---------- Given information

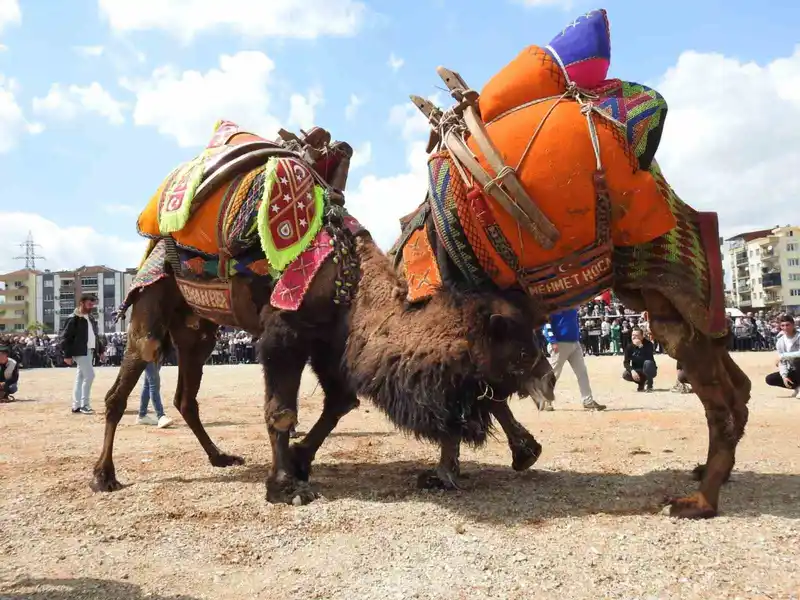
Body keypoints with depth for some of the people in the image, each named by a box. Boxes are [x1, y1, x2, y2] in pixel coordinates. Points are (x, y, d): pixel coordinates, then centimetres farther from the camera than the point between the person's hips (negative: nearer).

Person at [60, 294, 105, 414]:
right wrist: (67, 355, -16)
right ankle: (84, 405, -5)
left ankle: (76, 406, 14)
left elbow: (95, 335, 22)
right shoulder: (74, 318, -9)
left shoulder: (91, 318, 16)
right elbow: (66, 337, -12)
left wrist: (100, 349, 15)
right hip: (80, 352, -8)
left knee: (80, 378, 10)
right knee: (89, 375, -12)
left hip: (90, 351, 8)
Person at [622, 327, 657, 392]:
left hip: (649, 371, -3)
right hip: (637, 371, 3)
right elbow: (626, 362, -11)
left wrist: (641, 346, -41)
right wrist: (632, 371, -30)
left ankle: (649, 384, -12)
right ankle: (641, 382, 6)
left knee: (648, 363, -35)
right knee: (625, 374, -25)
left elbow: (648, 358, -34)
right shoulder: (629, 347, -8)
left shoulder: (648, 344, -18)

--------------------
---------- Given information

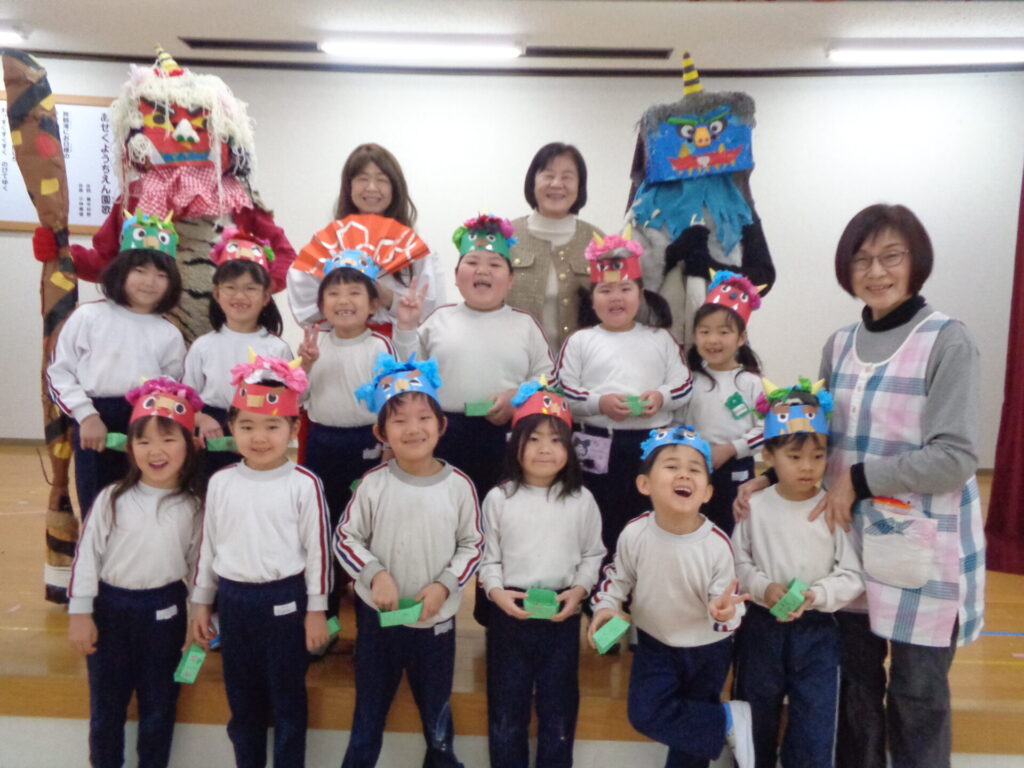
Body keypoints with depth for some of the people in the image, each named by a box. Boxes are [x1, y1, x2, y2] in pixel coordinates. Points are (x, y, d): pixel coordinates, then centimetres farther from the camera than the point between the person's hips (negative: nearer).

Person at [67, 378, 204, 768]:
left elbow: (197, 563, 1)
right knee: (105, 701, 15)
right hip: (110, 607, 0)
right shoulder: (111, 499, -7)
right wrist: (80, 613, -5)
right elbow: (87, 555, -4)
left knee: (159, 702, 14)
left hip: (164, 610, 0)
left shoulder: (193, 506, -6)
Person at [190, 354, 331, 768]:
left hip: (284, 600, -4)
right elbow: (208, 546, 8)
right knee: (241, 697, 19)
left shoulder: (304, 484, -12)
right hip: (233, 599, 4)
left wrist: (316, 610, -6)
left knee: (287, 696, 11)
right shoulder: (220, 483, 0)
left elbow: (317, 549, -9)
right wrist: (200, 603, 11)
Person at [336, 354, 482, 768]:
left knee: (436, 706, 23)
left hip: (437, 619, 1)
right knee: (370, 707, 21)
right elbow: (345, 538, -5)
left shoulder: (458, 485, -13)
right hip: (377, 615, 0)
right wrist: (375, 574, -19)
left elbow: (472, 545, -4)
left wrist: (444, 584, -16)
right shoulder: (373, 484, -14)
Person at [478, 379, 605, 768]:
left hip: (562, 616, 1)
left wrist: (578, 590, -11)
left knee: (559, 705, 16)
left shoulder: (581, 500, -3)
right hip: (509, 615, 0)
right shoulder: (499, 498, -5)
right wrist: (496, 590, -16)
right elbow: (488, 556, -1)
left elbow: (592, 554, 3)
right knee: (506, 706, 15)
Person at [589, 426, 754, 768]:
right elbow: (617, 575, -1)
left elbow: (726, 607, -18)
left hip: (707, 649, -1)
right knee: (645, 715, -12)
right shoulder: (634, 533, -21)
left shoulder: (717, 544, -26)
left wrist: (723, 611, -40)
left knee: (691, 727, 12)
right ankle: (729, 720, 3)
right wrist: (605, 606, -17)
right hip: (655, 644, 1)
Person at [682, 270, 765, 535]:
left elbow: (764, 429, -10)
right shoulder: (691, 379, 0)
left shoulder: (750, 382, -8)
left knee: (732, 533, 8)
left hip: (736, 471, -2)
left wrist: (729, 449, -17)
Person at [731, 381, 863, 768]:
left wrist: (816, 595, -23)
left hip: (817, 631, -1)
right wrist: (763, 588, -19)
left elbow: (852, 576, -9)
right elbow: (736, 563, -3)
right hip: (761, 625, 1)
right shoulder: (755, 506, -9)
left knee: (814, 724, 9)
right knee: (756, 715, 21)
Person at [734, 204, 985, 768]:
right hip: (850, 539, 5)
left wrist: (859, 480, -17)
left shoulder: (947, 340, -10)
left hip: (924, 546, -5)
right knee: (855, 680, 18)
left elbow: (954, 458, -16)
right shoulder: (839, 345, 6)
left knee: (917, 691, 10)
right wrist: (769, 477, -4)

--------------------
---------- Given information

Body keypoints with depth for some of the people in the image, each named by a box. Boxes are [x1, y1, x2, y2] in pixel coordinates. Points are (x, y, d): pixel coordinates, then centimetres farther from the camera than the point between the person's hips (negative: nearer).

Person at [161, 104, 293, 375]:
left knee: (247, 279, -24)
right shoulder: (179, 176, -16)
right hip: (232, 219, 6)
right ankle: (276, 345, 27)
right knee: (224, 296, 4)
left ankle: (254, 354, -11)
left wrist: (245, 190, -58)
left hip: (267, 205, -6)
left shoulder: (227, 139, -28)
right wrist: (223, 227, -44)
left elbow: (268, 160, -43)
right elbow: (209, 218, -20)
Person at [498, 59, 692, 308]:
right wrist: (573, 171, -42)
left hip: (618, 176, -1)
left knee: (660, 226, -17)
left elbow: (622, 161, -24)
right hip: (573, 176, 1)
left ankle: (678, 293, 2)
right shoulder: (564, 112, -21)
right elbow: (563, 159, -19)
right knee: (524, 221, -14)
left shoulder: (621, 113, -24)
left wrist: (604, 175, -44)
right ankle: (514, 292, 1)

--------------------

Action item ::
The required answer is the exact run of lines above starting at the line with "left wrist: (444, 584, -16)" and ending at the line with "left wrist: (729, 449, -17)", with both ends present.

Reply ::
left wrist: (444, 584, -16)
right shoulder: (373, 484, -14)
Person at [478, 379, 605, 768]:
left hip: (562, 616, 1)
left wrist: (578, 590, -11)
left knee: (559, 705, 16)
left shoulder: (581, 500, -3)
right hip: (509, 615, 0)
right shoulder: (499, 498, -5)
right wrist: (496, 590, -16)
right elbow: (488, 556, -1)
left elbow: (592, 554, 3)
right knee: (506, 706, 15)
Person at [589, 426, 754, 768]:
right elbow: (617, 575, -1)
left elbow: (726, 607, -18)
left hip: (707, 649, -1)
right knee: (645, 715, -12)
right shoulder: (634, 533, -21)
left shoulder: (717, 544, -26)
left wrist: (723, 611, -40)
left knee: (691, 727, 12)
right ankle: (729, 720, 3)
right wrist: (605, 606, -17)
right hip: (655, 644, 1)
Person at [682, 270, 765, 535]:
left elbow: (764, 429, -10)
right shoulder: (691, 379, 0)
left shoulder: (750, 382, -8)
left knee: (732, 533, 8)
left hip: (736, 471, -2)
left wrist: (729, 449, -17)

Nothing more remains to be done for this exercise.